Wakil Jaksa Agung Asep Nana Mulyana memastikan akan mengawal seluruh kebijakan Jaksa Agung ST Burhanuddin. Ia menegaskan sinergi, pengawasan, dan penegakan hukum yang tegas namun humanis menjadi fokus utama dalam menjalankan tugas barunya.
Pernyataan Usai Pelantikan
Pernyataan itu disampaikan Asep usai dilantik bersama lima pejabat tinggi Kejaksaan Agung di Gedung Kejagung, Jakarta, Jumat (24/7/2026). Menurut Asep, pesan utama Jaksa Agung kepada para pejabat yang baru dilantik adalah memastikan seluruh program kerja dan arah kebijakan institusi berjalan sesuai target.
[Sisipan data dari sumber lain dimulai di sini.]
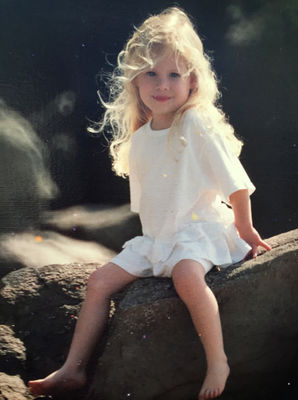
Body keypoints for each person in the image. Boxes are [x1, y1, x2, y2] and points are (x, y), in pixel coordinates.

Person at [28, 7, 271, 399]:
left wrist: (244, 230)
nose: (162, 84)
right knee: (98, 282)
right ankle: (72, 369)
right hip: (159, 238)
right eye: (151, 74)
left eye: (174, 74)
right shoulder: (141, 138)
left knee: (187, 277)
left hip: (199, 231)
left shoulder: (194, 124)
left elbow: (235, 184)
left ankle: (218, 361)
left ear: (192, 81)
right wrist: (151, 248)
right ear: (135, 81)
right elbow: (151, 208)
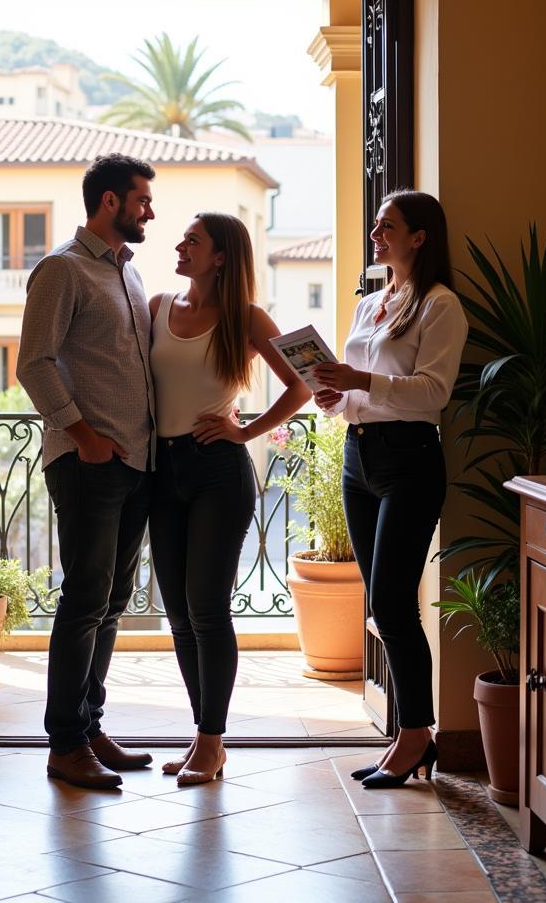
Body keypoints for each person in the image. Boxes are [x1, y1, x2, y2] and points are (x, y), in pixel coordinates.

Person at [147, 212, 310, 786]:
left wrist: (247, 430)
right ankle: (201, 739)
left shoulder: (246, 319)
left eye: (193, 240)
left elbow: (302, 383)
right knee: (179, 616)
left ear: (220, 257)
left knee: (208, 610)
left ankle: (212, 743)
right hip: (160, 471)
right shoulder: (157, 307)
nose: (180, 245)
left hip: (218, 470)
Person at [313, 189, 468, 789]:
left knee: (394, 605)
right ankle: (408, 738)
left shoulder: (440, 305)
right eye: (376, 224)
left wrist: (361, 379)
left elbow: (432, 394)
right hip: (360, 456)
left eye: (387, 225)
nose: (376, 233)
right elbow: (361, 395)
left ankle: (415, 736)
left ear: (419, 237)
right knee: (380, 602)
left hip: (410, 461)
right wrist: (337, 396)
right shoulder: (372, 303)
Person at [17, 153, 158, 790]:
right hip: (87, 463)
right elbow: (34, 364)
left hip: (133, 464)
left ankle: (89, 725)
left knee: (110, 604)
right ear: (108, 202)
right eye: (141, 200)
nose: (149, 211)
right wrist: (82, 435)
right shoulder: (61, 270)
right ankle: (65, 745)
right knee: (83, 603)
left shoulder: (129, 276)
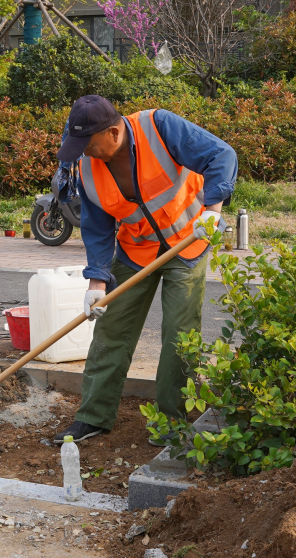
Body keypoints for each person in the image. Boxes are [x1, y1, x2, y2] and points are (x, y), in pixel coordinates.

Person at [52, 94, 237, 442]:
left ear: (113, 132)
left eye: (89, 144)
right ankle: (93, 416)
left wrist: (213, 210)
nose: (84, 152)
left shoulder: (159, 127)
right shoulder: (87, 167)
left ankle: (171, 421)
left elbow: (221, 155)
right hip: (137, 250)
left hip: (188, 241)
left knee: (179, 335)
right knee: (111, 330)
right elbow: (96, 227)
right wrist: (96, 282)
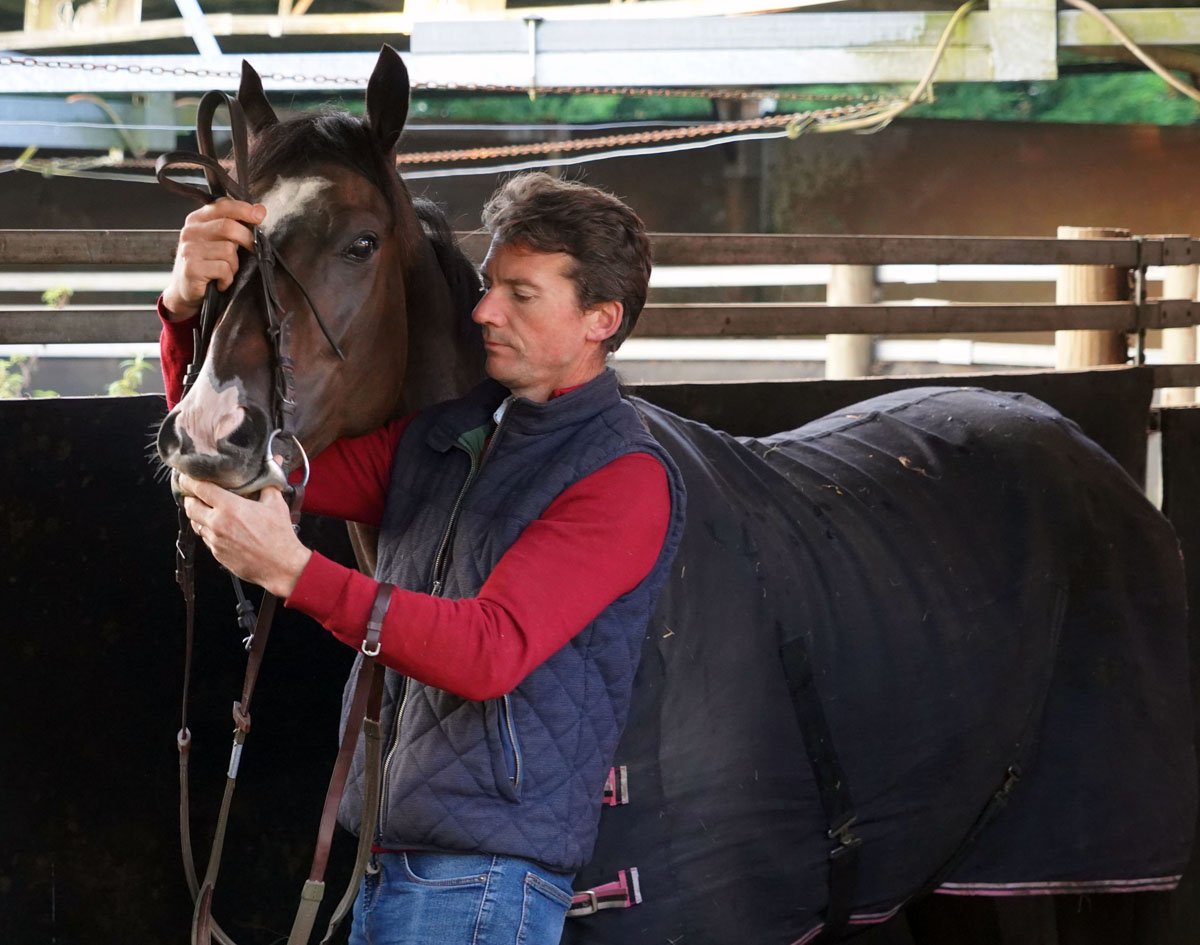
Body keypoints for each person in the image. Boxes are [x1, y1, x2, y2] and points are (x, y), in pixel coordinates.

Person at [159, 172, 686, 945]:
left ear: (600, 320)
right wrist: (182, 311)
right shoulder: (446, 434)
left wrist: (294, 573)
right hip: (389, 857)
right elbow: (231, 458)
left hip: (486, 877)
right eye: (489, 284)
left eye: (521, 294)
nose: (484, 310)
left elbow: (489, 650)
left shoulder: (624, 477)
“Yang menjadi fokus tentu membantu Bapak Jaksa Agung melaksanakan seluruh arah kebijakan, rencana kerja, dan target-target yang telah ditetapkan,” kata Asep. Ia mengatakan, salah satu langkah yang akan diperkuat adalah sinergi dan koordinasi lintas bidang di lingkungan Kejaksaan Agung agar pelaksanaan tugas berjalan lebih efektif. “Kami diminta terus membangun sinergi dan koordinasi, termasuk di internal, untuk mendukung pelaksanaan tugas ke depan,” ujarnya.
Implementasi KUHP Baru
Selain itu, Asep menyebut implementasi Kitab Undang-Undang Hukum Pidana (KUHP) yang baru juga menjadi perhatian. Seluruh jaksa di Indonesia, kata dia, harus memiliki pemahaman yang utuh agar penerapannya di bidang pidana umum, pidana khusus maupun pidana militer berjalan sesuai ketentuan.
Pengawasan Diperketat
Tak hanya itu, pengawasan terhadap pelaksanaan tugas aparat kejaksaan juga akan diperketat. Asep mengatakan, pihaknya akan bekerja sama dengan Jaksa Agung Muda Pengawasan (Jamwas) untuk memastikan setiap jaksa bekerja sesuai aturan dan kode etik. “Pengawasan akan terus dilakukan agar pelaksanaan tugas di lapangan sesuai ketentuan yang berlaku, menjunjung tinggi kode etik, sekaligus menjaga marwah Kejaksaan,” katanya.
Asep juga meminta dukungan masyarakat dan insan pers dalam menjalankan tugasnya. Menurut dia, tantangan penegakan hukum ke depan semakin besar seiring tingginya harapan publik terhadap kinerja Kejaksaan. “Kami ingin menghadirkan penegakan hukum yang tegas, tetapi tetap humanis, sehingga mampu memberikan pelayanan hukum yang terbaik bagi masyarakat,” tutupnya.